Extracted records

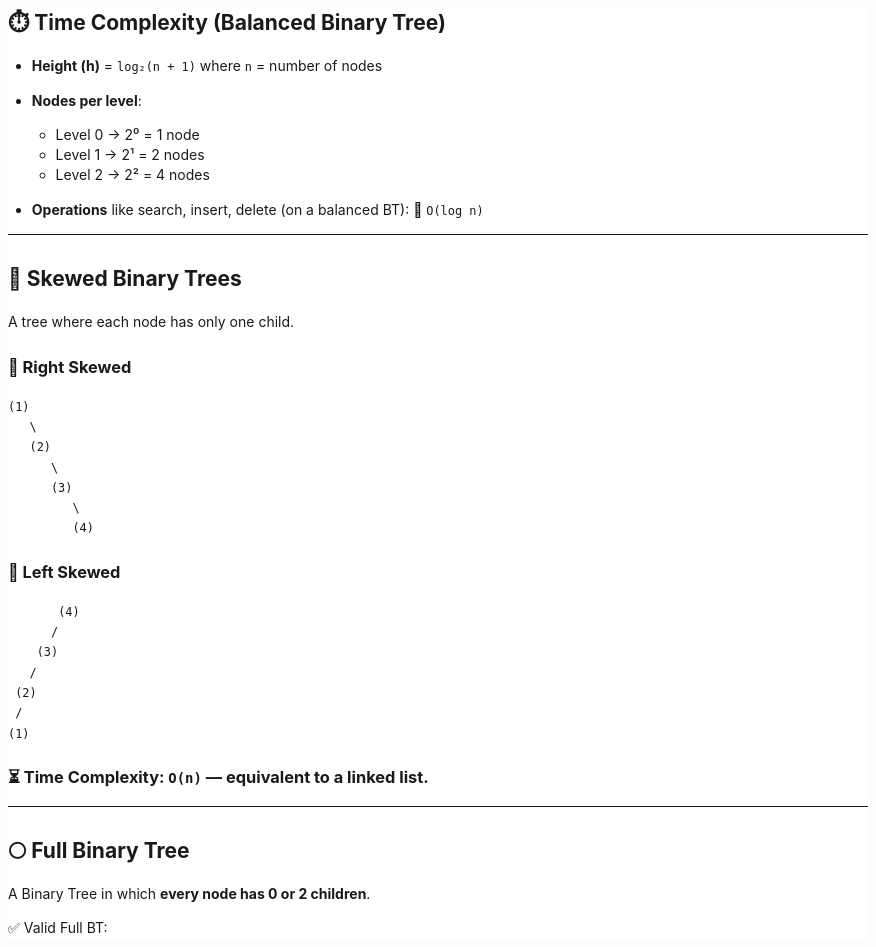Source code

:
## ⏱️ Time Complexity (Balanced Binary Tree)

* **Height (h)** = `log₂(n + 1)`  where `n` = number of nodes
* **Nodes per level**:

  * Level 0 → 2⁰ = 1 node
  * Level 1 → 2¹ = 2 nodes
  * Level 2 → 2² = 4 nodes
* **Operations** like search, insert, delete (on a balanced BT):
  🔁 `O(log n)`

---

## 🌲 Skewed Binary Trees

A tree where each node has only one child.

### 🔹 Right Skewed

```
(1)
   \
   (2)
      \
      (3)
         \
         (4)
```

### 🔹 Left Skewed

```
       (4)
      /
    (3)
   /
 (2)
 /
(1)
```

### ⏳ Time Complexity: `O(n)` — equivalent to a linked list.

---

## 🌕 Full Binary Tree

A Binary Tree in which **every node has 0 or 2 children**.

✅ Valid Full BT:
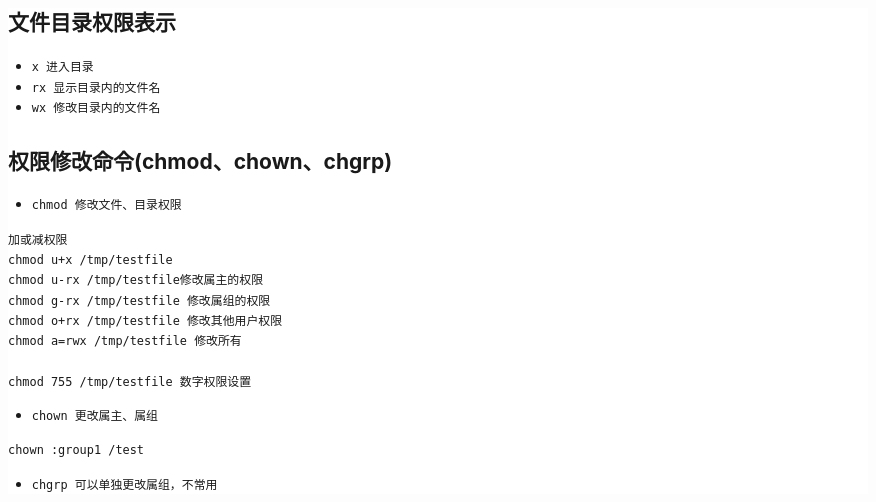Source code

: ## 文件⽬录权限表示

* `x 进⼊⽬录`
* `rx 显示⽬录内的⽂件名`
* `wx 修改⽬录内的⽂件名`

## 权限修改命令(chmod、chown、chgrp)

* `chmod 修改⽂件、⽬录权限`
```linux
加或减权限
chmod u+x /tmp/testfile
chmod u-rx /tmp/testfile修改属主的权限
chmod g-rx /tmp/testfile 修改属组的权限
chmod o+rx /tmp/testfile 修改其他用户权限
chmod a=rwx /tmp/testfile 修改所有

chmod 755 /tmp/testfile 数字权限设置
```
* `chown 更改属主、属组`
```linux
chown :group1 /test 
```
* `chgrp 可以单独更改属组，不常⽤`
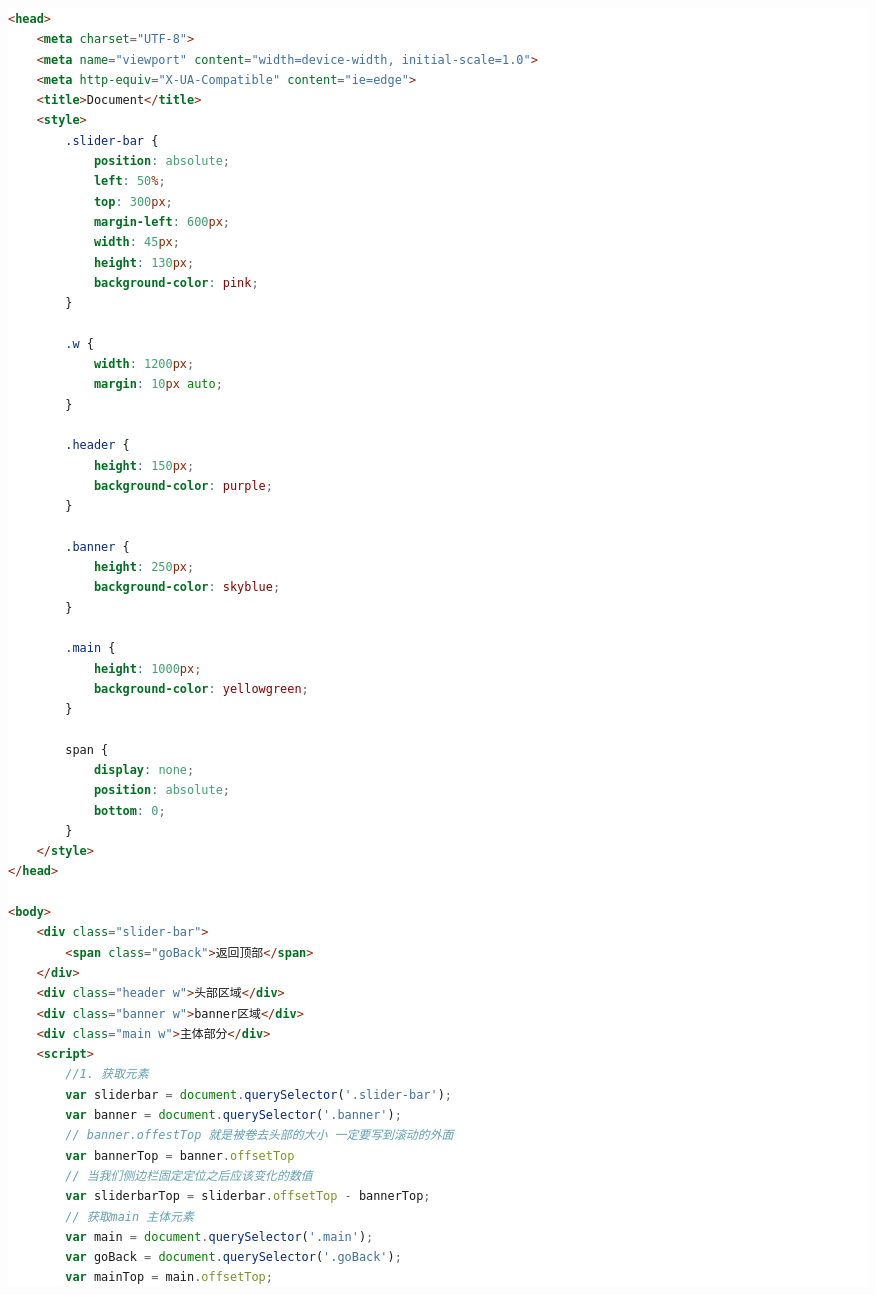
 ```html
<head>
    <meta charset="UTF-8">
    <meta name="viewport" content="width=device-width, initial-scale=1.0">
    <meta http-equiv="X-UA-Compatible" content="ie=edge">
    <title>Document</title>
    <style>
        .slider-bar {
            position: absolute;
            left: 50%;
            top: 300px;
            margin-left: 600px;
            width: 45px;
            height: 130px;
            background-color: pink;
        }

        .w {
            width: 1200px;
            margin: 10px auto;
        }

        .header {
            height: 150px;
            background-color: purple;
        }

        .banner {
            height: 250px;
            background-color: skyblue;
        }

        .main {
            height: 1000px;
            background-color: yellowgreen;
        }

        span {
            display: none;
            position: absolute;
            bottom: 0;
        }
    </style>
</head>

<body>
    <div class="slider-bar">
        <span class="goBack">返回顶部</span>
    </div>
    <div class="header w">头部区域</div>
    <div class="banner w">banner区域</div>
    <div class="main w">主体部分</div>
    <script>
        //1. 获取元素
        var sliderbar = document.querySelector('.slider-bar');
        var banner = document.querySelector('.banner');
        // banner.offestTop 就是被卷去头部的大小 一定要写到滚动的外面
        var bannerTop = banner.offsetTop
        // 当我们侧边栏固定定位之后应该变化的数值
        var sliderbarTop = sliderbar.offsetTop - bannerTop;
        // 获取main 主体元素
        var main = document.querySelector('.main');
        var goBack = document.querySelector('.goBack');
        var mainTop = main.offsetTop;
```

▶ **Assignment**
Keep the pictures out of the copy and write out the data exactly as it stands.

▶ **Reply to the exercise**
Source code

:
## ⏱️ Time Complexity (Balanced Binary Tree)

* **Height (h)** = `log₂(n + 1)`  where `n` = number of nodes
* **Nodes per level**:

  * Level 0 → 2⁰ = 1 node
  * Level 1 → 2¹ = 2 nodes
  * Level 2 → 2² = 4 nodes
* **Operations** like search, insert, delete (on a balanced BT):
  🔁 `O(log n)`

---

## 🌲 Skewed Binary Trees

A tree where each node has only one child.

### 🔹 Right Skewed

```
(1)
   \
   (2)
      \
      (3)
         \
         (4)
```

### 🔹 Left Skewed

```
       (4)
      /
    (3)
   /
 (2)
 /
(1)
```

### ⏳ Time Complexity: `O(n)` — equivalent to a linked list.

---

## 🌕 Full Binary Tree

A Binary Tree in which **every node has 0 or 2 children**.

✅ Valid Full BT:
Source code

: ## 文件⽬录权限表示

* `x 进⼊⽬录`
* `rx 显示⽬录内的⽂件名`
* `wx 修改⽬录内的⽂件名`

## 权限修改命令(chmod、chown、chgrp)

* `chmod 修改⽂件、⽬录权限`
```linux
加或减权限
chmod u+x /tmp/testfile
chmod u-rx /tmp/testfile修改属主的权限
chmod g-rx /tmp/testfile 修改属组的权限
chmod o+rx /tmp/testfile 修改其他用户权限
chmod a=rwx /tmp/testfile 修改所有

chmod 755 /tmp/testfile 数字权限设置
```
* `chown 更改属主、属组`
```linux
chown :group1 /test 
```
* `chgrp 可以单独更改属组，不常⽤`
 ```html
<head>
    <meta charset="UTF-8">
    <meta name="viewport" content="width=device-width, initial-scale=1.0">
    <meta http-equiv="X-UA-Compatible" content="ie=edge">
    <title>Document</title>
    <style>
        .slider-bar {
            position: absolute;
            left: 50%;
            top: 300px;
            margin-left: 600px;
            width: 45px;
            height: 130px;
            background-color: pink;
        }

        .w {
            width: 1200px;
            margin: 10px auto;
        }

        .header {
            height: 150px;
            background-color: purple;
        }

        .banner {
            height: 250px;
            background-color: skyblue;
        }

        .main {
            height: 1000px;
            background-color: yellowgreen;
        }

        span {
            display: none;
            position: absolute;
            bottom: 0;
        }
    </style>
</head>

<body>
    <div class="slider-bar">
        <span class="goBack">返回顶部</span>
    </div>
    <div class="header w">头部区域</div>
    <div class="banner w">banner区域</div>
    <div class="main w">主体部分</div>
    <script>
        //1. 获取元素
        var sliderbar = document.querySelector('.slider-bar');
        var banner = document.querySelector('.banner');
        // banner.offestTop 就是被卷去头部的大小 一定要写到滚动的外面
        var bannerTop = banner.offsetTop
        // 当我们侧边栏固定定位之后应该变化的数值
        var sliderbarTop = sliderbar.offsetTop - bannerTop;
        // 获取main 主体元素
        var main = document.querySelector('.main');
        var goBack = document.querySelector('.goBack');
        var mainTop = main.offsetTop;
```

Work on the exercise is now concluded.